“In a country where every gentleman is a soldier, and every soldier a student in the art of war, it necessarily follows that military treatises will be considerably sought after, and attended to.”

– Hugh Henry Ferguson, editor of the American edition of Military Instructions for Officers Detached in the Field (Philadelphia, 1775)

 

The young officers of the Continental Army who pledged their lives to the cause of American independence were enthusiastic and ambitious, but most entered service without military experience or training. Even the senior commanders were self-taught warriors, relying on knowledge learned from books to expand on lessons learned in the field. George Washington, Henry Knox and other leaders urged their men to study the growing literature on the art of war to prepare for the role of leading troops in battle against the British army.

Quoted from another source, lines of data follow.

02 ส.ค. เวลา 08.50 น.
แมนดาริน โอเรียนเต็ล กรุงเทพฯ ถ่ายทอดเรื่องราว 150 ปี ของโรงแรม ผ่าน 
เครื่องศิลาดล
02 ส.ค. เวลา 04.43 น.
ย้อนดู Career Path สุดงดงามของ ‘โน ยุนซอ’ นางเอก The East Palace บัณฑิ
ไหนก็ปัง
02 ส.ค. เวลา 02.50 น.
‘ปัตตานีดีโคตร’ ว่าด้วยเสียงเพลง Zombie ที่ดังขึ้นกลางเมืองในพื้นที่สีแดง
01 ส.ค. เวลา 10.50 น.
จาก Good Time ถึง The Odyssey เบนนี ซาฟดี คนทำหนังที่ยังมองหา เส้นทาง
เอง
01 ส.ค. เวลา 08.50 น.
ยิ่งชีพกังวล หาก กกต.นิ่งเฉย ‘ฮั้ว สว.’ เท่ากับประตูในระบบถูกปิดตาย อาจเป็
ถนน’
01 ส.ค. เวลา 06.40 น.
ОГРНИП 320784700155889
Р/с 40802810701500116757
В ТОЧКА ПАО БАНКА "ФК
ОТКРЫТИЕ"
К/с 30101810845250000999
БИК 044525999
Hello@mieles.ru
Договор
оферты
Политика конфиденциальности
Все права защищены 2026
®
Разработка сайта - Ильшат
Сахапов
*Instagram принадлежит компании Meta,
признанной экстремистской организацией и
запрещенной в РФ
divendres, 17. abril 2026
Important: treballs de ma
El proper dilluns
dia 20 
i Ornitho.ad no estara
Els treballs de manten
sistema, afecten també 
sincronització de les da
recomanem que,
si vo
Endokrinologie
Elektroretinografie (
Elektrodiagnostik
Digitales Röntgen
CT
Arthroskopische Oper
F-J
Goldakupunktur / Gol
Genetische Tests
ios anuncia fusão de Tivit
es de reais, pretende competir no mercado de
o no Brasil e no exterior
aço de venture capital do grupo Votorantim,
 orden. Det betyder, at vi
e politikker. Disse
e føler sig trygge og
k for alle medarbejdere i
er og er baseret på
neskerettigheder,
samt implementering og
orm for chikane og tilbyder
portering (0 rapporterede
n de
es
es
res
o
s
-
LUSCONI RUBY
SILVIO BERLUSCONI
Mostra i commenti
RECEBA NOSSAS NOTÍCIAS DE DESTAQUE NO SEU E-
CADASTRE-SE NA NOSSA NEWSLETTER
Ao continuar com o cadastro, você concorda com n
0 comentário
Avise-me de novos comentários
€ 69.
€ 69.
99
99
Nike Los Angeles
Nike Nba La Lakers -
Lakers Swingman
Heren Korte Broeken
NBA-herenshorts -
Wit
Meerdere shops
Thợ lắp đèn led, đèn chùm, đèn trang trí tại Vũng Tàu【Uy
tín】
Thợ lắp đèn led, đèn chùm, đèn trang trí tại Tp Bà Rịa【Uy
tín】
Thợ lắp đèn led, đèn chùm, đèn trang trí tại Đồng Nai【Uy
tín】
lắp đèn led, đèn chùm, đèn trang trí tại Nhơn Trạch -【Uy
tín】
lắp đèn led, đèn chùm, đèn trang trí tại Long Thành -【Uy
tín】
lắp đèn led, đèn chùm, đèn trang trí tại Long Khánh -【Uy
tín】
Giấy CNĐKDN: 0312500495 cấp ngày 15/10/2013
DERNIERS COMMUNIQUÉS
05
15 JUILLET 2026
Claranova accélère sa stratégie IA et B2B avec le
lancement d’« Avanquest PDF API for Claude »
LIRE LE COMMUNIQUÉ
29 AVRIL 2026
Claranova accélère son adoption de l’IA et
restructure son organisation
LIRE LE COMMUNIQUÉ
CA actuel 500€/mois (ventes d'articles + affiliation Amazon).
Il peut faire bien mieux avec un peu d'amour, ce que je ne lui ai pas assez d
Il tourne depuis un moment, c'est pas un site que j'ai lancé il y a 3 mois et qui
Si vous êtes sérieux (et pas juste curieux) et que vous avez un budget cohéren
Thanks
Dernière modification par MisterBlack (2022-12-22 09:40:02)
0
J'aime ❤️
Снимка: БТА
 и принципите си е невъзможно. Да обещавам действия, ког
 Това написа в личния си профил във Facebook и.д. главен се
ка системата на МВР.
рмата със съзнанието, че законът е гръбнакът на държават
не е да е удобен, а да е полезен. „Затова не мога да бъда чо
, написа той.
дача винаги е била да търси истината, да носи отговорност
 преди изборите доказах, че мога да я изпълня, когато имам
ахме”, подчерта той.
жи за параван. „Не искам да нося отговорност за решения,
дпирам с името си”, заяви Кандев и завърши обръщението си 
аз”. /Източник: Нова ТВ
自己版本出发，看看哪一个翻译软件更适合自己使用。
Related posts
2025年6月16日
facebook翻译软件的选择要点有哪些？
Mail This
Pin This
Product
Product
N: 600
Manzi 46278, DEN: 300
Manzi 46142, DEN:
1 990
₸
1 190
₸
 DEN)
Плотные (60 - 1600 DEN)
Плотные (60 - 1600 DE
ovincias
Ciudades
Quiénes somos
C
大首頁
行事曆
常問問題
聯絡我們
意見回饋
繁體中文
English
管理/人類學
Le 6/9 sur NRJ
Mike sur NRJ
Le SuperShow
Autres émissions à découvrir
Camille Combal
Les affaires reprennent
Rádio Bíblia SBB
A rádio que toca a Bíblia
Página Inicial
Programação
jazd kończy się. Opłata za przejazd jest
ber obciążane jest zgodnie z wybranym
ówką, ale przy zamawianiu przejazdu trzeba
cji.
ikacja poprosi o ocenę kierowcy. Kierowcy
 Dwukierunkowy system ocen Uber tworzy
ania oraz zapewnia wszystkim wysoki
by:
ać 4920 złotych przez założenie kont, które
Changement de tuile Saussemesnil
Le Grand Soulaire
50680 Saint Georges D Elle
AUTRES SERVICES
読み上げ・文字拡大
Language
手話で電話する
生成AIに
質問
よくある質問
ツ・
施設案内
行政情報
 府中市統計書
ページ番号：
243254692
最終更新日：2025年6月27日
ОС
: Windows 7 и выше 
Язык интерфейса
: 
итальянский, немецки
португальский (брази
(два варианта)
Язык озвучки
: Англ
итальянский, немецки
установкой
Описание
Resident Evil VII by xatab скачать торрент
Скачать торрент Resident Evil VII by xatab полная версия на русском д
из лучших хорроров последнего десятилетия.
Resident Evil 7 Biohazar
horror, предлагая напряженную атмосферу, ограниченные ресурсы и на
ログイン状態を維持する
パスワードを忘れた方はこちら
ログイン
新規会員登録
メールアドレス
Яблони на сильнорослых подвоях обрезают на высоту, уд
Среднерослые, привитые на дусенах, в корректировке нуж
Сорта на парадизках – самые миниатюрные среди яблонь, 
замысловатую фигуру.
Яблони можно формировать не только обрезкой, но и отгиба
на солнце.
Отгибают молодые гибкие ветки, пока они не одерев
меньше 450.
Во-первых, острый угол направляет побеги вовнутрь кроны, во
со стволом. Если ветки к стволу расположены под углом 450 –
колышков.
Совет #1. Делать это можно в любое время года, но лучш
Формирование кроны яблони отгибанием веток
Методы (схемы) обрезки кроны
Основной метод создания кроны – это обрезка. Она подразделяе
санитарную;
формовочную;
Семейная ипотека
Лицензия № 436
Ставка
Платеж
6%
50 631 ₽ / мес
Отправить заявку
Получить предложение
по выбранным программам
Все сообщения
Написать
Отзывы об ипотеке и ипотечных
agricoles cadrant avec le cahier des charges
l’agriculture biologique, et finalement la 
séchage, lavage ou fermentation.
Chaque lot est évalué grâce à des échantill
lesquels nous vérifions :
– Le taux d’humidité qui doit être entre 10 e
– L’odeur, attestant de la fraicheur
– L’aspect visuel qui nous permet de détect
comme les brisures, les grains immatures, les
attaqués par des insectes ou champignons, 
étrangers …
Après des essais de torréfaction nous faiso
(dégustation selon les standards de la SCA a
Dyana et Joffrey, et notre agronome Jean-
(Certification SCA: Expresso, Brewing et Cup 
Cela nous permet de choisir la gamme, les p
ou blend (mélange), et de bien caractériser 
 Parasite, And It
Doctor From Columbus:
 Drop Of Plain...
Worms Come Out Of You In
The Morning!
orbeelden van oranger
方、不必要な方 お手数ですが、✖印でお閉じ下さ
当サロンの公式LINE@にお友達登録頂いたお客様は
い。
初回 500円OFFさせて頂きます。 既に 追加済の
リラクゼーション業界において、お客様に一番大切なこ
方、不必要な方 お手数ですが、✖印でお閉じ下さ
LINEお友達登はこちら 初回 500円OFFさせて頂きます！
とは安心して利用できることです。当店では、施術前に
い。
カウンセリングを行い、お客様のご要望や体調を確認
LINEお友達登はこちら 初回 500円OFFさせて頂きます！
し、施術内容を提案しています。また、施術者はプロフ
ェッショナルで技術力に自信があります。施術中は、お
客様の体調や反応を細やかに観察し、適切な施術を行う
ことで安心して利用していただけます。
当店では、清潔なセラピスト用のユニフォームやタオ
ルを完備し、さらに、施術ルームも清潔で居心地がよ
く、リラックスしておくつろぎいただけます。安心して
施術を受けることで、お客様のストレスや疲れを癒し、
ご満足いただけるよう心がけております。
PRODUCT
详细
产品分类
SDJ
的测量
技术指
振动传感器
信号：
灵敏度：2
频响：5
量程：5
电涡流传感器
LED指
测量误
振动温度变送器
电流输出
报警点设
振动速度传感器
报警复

To meet the demand for military texts, a flood of printings began to appear from the American presses. Much of this activity was centered in Philadelphia, where more than thirty works on military subjects were published in the years 1775 and 1776 alone. Initially these books were reprints or new editions of British or European standards, but publishers quickly turned to a new generation of American military authors whose works reflected the immediacy of the war.

In 1779, Congress ordered the publication of the first official manual for the Continental Army, Regulations for the Order and Discipline of the Troops of the United States. Written by Gen. Friedrich Wilhelm Steuben, the Prussian volunteer who had transformed the army at Valley Forge, the Regulations codified the governance of the army, from the basic drill to the specific duties of each officer rank. Finally Washington’s army was reading from the same book, a crucial step in building the fighting force that would win American independence.

Books in the Field featured thirty-one books that were read and studied by American soldiers and citizens during the Revolutionary War. Also on exhibit were manuscripts and other items that tie the books to actual use in the period. A highlight of the show was an original Continental Army knapsack of the type that might have carried its owner’s military books, on loan from a private collection.

The books in the exhibition were drawn from the Robert Charles Lawrence Fergusson Collection on the art of war, which marked its thirtieth anniversary in 2018.